Ömer Faruk, Kur’andan, azap âyetlerini,
Okuyunca, bayılır, kaybederdi kendini.
Günlerce hasta yatar, gelemezdi kendine.
Dostları, ziyarete gelirlerdi evine.
Allah korkusu ile, ağlardı ki o kadar,
İz yapmıştı yüzünde, gözünden akan yaşlar.
Yine bir gün, evinin önünde duruyordu.
İçeride, Kur’an-ı kerim okunuyordu.
(Rabbinin azapları, olacak ebediyen.)
Âyetini duyunca, sarardı benzi birden.
Bayılmak üzereyken, bu halini gördüler.
Kendisini oradan, evine götürdüler.
Bir gün yine evinden, mescide gidiyordu.
Bir çocuk da, önünde, hızlıca yürüyordu.
Buyurdu ki: (Evladım, sen küçük bir çocuksun.
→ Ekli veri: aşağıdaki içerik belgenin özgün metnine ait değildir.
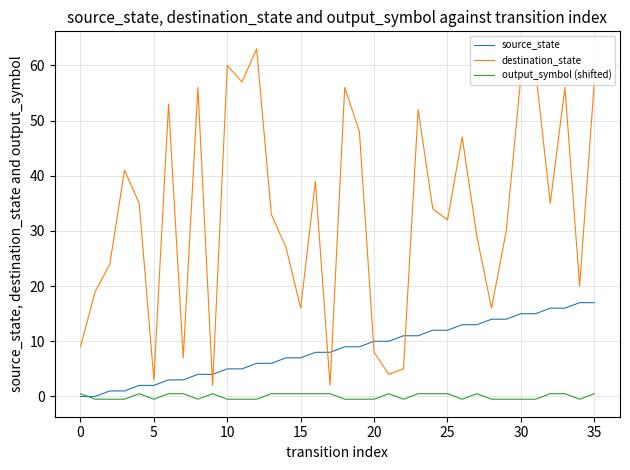

Count the number of categories in the chart.

36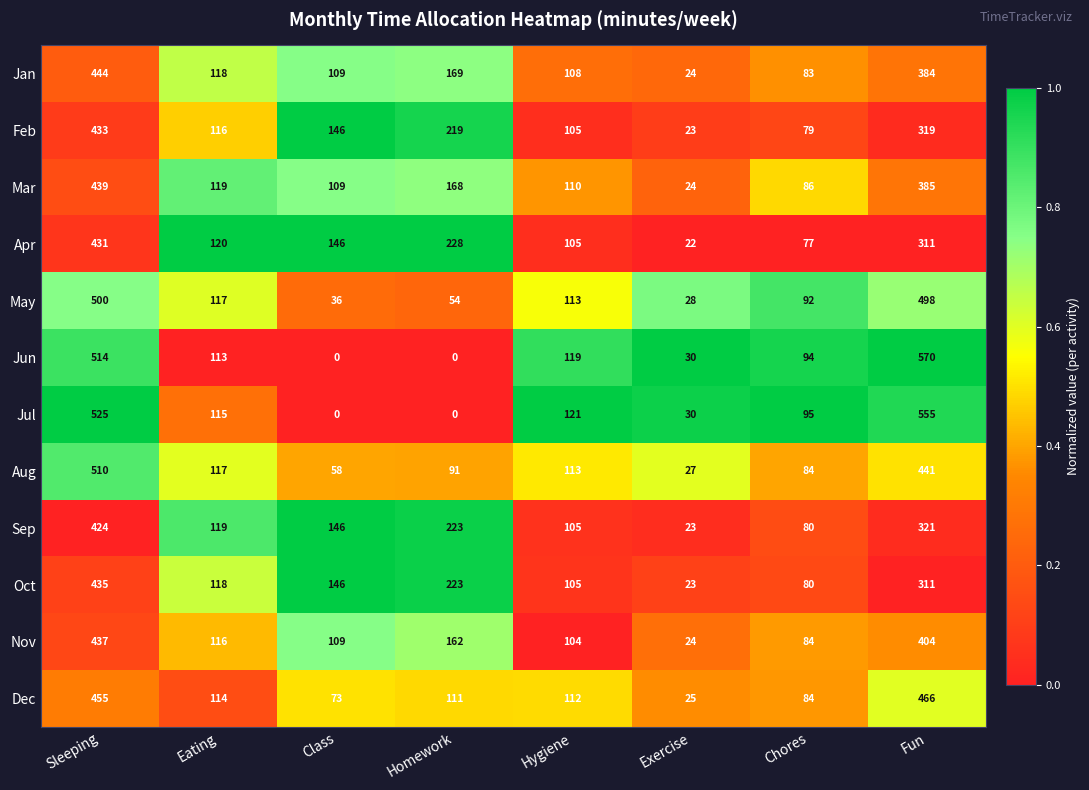

At how many categories does at least one series exceed 136?

4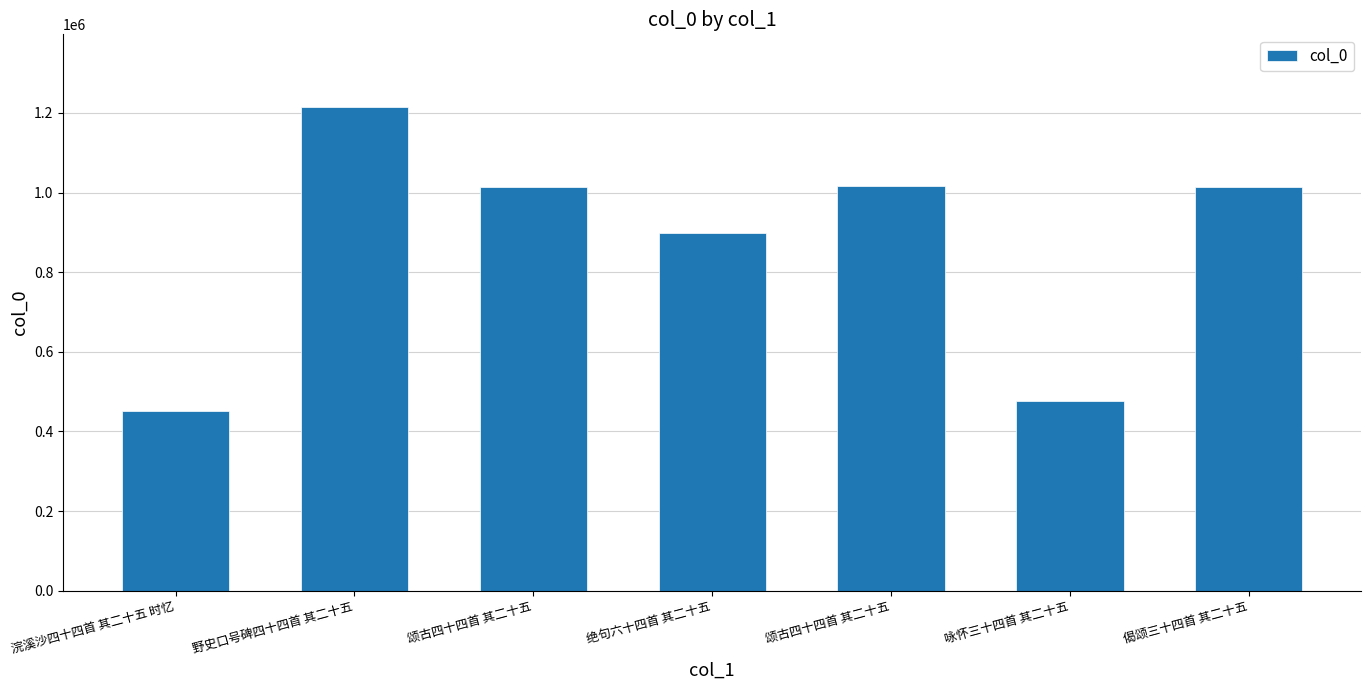

Approximately how many times larger is the value at 野史口号碑四十四首 其二十五 compared to 颂古四十四首 其二十五?

1.2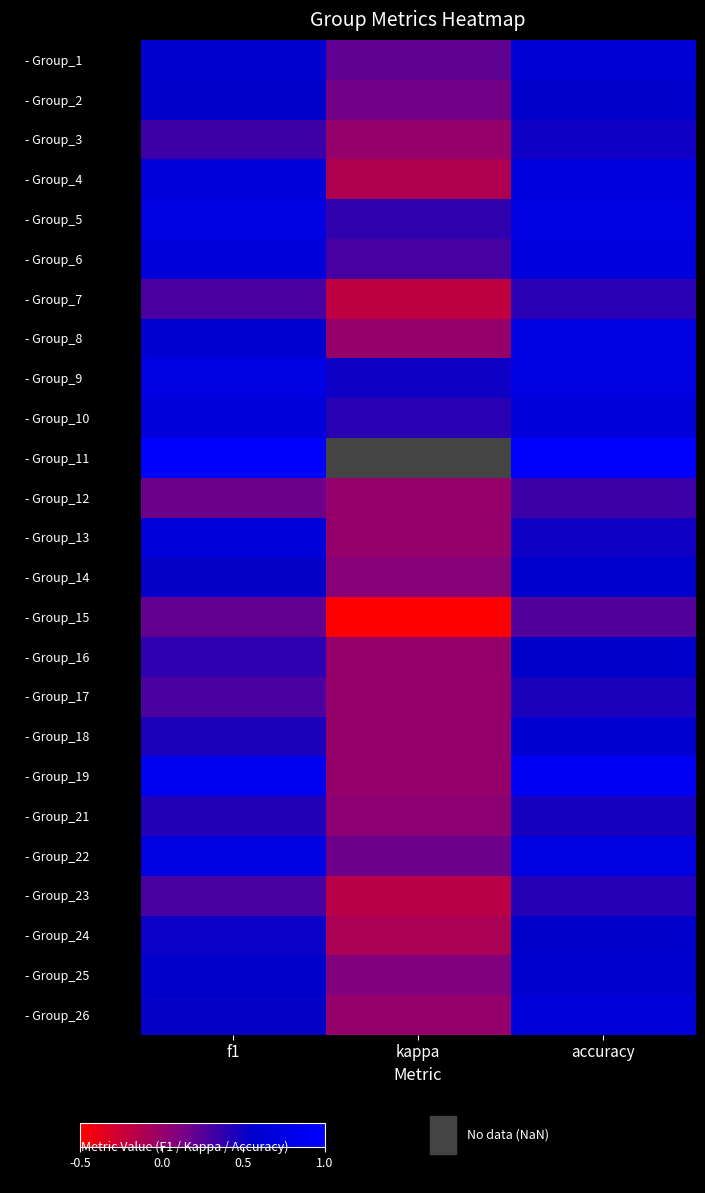

The value of - Group_24 at accuracy is 0.3. True or false?

False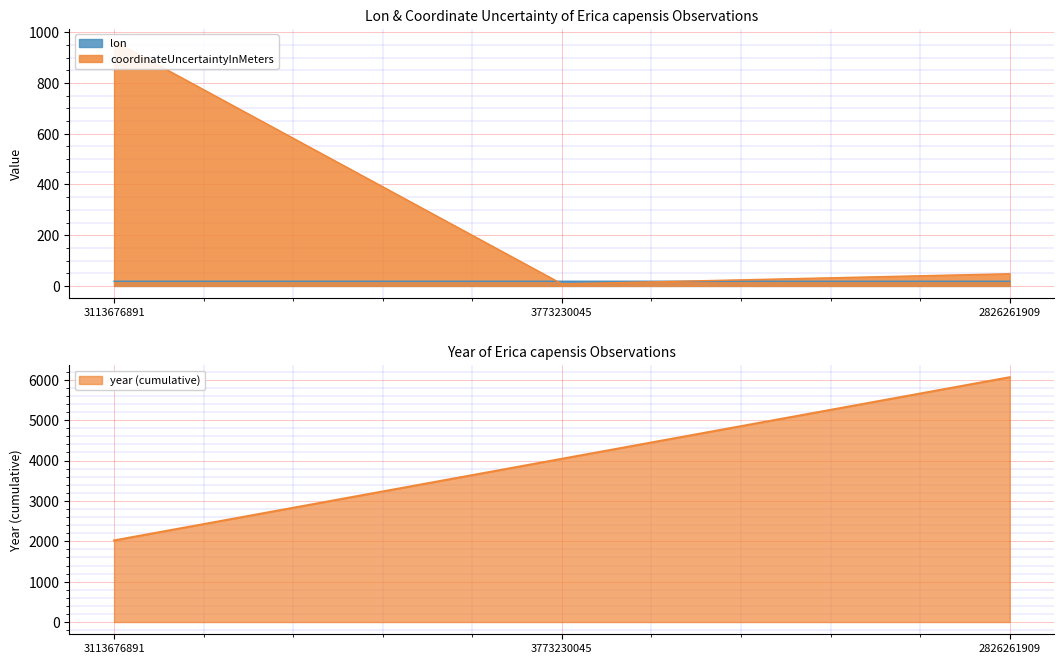

What is the difference between the second highest and minimum values in the lon series?

0.1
Mescide, niçin böyle acele gidiyorsun?)
Çocuk dedi: (Biz evde, yakarken hep ocağı,
Küçüklerle yakarız, büyükçe olanları.
Dün, benden daha küçük bir çocuk etti vefat.
Yakında belki ben de, ederim Hakka vuslat.)
Bir küçücük çocuktan, işitince bunları,
O kadar ağladı ki, ıslandı sakalları.
Bir gece de, Halife, gezerken şehri, birden,
Konuşmalar işitti, hanelerin birinden.
Bir kadın, (Haydi kızım, süte su kat!) diyordu,
Kız ise, bu teklife, rıza göstermiyordu.
Diyordu: (Anneciğim, bak Emir-el müminin,
Demişti ki, sütlere, su ilave etmeyin!)
Kadın, yine ısrarla diyordu: (Kat bir ölçek.
Gece vakti Halife, bizi nerden görecek?)
Kız dedi: (Görmese de Halife gerçi bizi,
Lakin Allah görüyor bizim her işimizi.
Rabbimiz değil midir, bizi yoktan var eden?
Nasıl haram işlenir, O bizi görüyorken?)
Duydu hazret-i Ömer, kızın bu sözlerini.
Çok hoşuna gitti ve öğrendi evlerini.
Acele eve dönüp, buyurdu ki oğluna:
(Bir saliha kız buldum, alayım onu sana.)
Sabah gitti o eve, kapıyı çaldı hemen.
Kadın, onu görünce, telaşlandı aniden.
Buyurdu ki: (Ey hatun, Allah’ın emri ile,
Kızını, oğlum için, geldim talep etmeye.
Çünkü senin kızının, duydum bir kelamını.
Takvası sebebiyle, verdim bu kararımı.)
Kadın çok memnun olup, gönülden kabul etti.
Kız, takva sebebiyle, kazandı bu nimeti.